Opportunities For Insurers
Wearable technology, once you peer under the surface of all these impressive gadgets, is really about collecting and generating data.
So for example with Google Glass; an insurer could equip their field adjusters or other specialists with the glasses. This would enable accurate fast and safe surveys of accident conditions and that data could be transmitted instantly to other interested parties for claims to be processed. The data would be automatically indexed with identifying information (like times, dates, GPS positions, etc.) and it would be very simple to take notes and update them against the video.
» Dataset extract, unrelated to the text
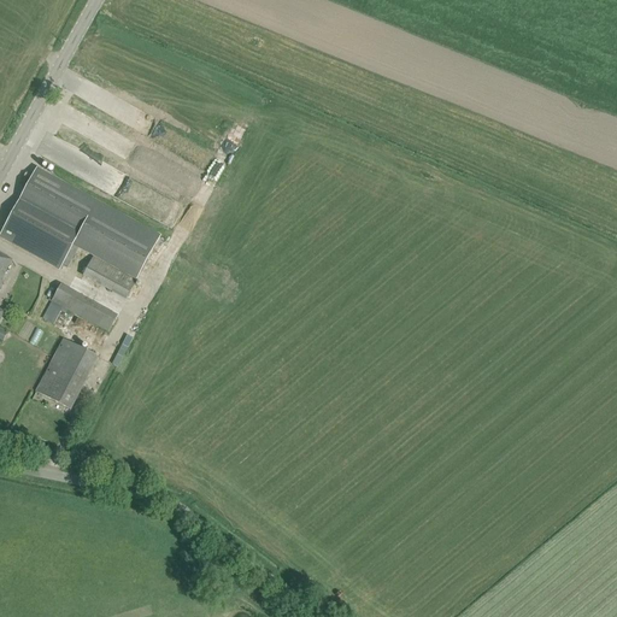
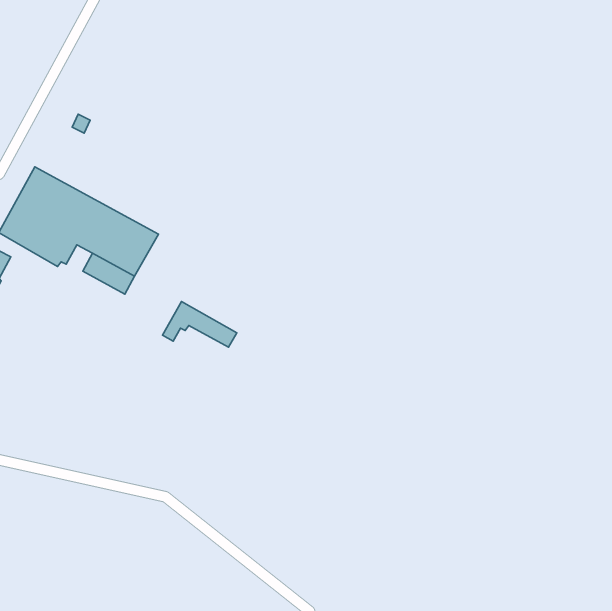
building: [41,283,116,329] -> [162,302,237,347]
building: [35,337,96,407] -> none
Google Glass could also be used from a customer perspective; for example in the field of long distance lorry driving – the driver could be required to wear the device on their journey. It would record the whole journey and any other high-value data (such as speed, driver’s eye position, cornering suitability, etc.) and in the event of an accident – this data could be assessed for liability and claims processing.
In high risk industries individuals could end up wearing suits of wearable technology materials that gauge their overall safety and in the event of injury assess fault too. This could be extended so that different wearable technology suits were provided to outpatients receiving physical therapy – the therapist could check to see if positions, postures, repetitions, etc. were being performed and if they were being performed correctly.
The flip side of data tracking, monitoring and collecting is that it’s going to bring a whole new category of risk. Wearable technology data leaks have the potential to be catastrophic to individuals. If your new work suit’s data shows that you’re having an extra-marital affair (by GPS locating the data of your partner’s abode as the main location of your lunchtime work visits) and this data is published…
Larger volumes of data loss could be catastrophic for business or industries instead. The insurance sector is going to need to examine the new levels of risk accordingly and develop new policies to meet these risks appropriately.